The Sessions (written and directed by Ben Lewin) is a film that played at the recent 48th Annual Chicago International Film Festival (Oct. 11-25, 2012) prior to its release to "indie"/art house theaters throughout the United States.  The film is based on a 1990 article written by Mark O'Brien (played in the film by John Hawkes) a San Francisco Bay Area journalist, severely disabled since 6 years of age due to polio, who after a good deal of reflection set about to lose his virginity (in his 30s) by means of a "sex surrogate" named Cheryl (played in the film by Helen Hunt).  The original article can be found at Mark O'Brien's archived blog (O'Brien passed away in 1995) under the title "On Seeing a Sex Surrogate."

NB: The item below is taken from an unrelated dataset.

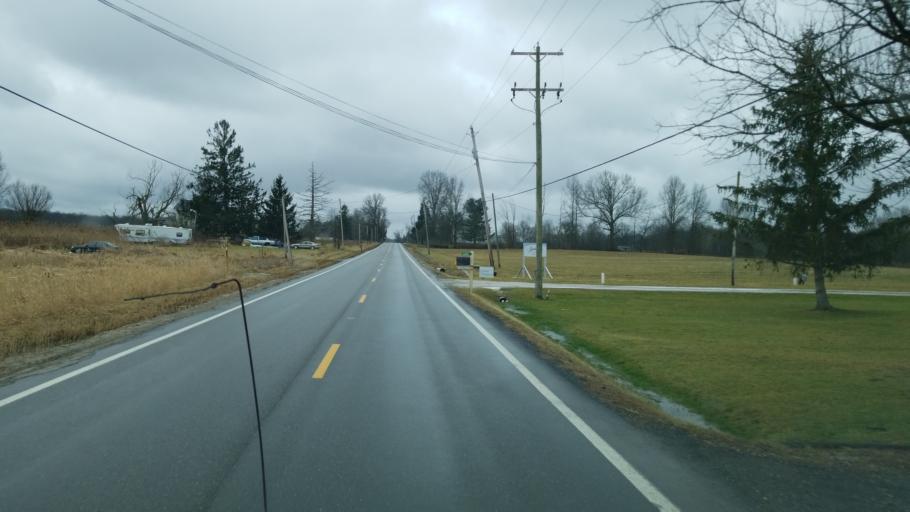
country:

I would definitely recommend to any adult having concerns about seeing the movie to first read the article because I do think that most adults would immediately understand.  Yes, the story is definitely an R-rated one (PARENTS please do take note.  This story is not for your kids).  However, it is a remarkable case and the amount of reflection that the poor man does, both BEFORE and (in the article) AFTER should give his readers pause.  This severely disabled man wonders at the end of his article whether his adventure was worth it and he asks this with a sobriety that would impress many/most Confessors.  (Much of the film, in fact, involves discussion between O'Brien and his Confessor (played by William H. Macy).  However, I don't make this assessment here on any dialogue in the film, generally okay but necessarily created/contrived(?) for the film, but rather by O'Brien's own closing paragraphs with which he ends his article.  The frankness and sobriety of his own article make the film credible).

So yes, this is a provocative film, but it is definitely not a dumb one.  And three seconds into the movie I do believe that most viewers will understand.  What difficulties this man had to put up and what thoughts/reflections he nonetheless was able to leave us is IMHO remarkable.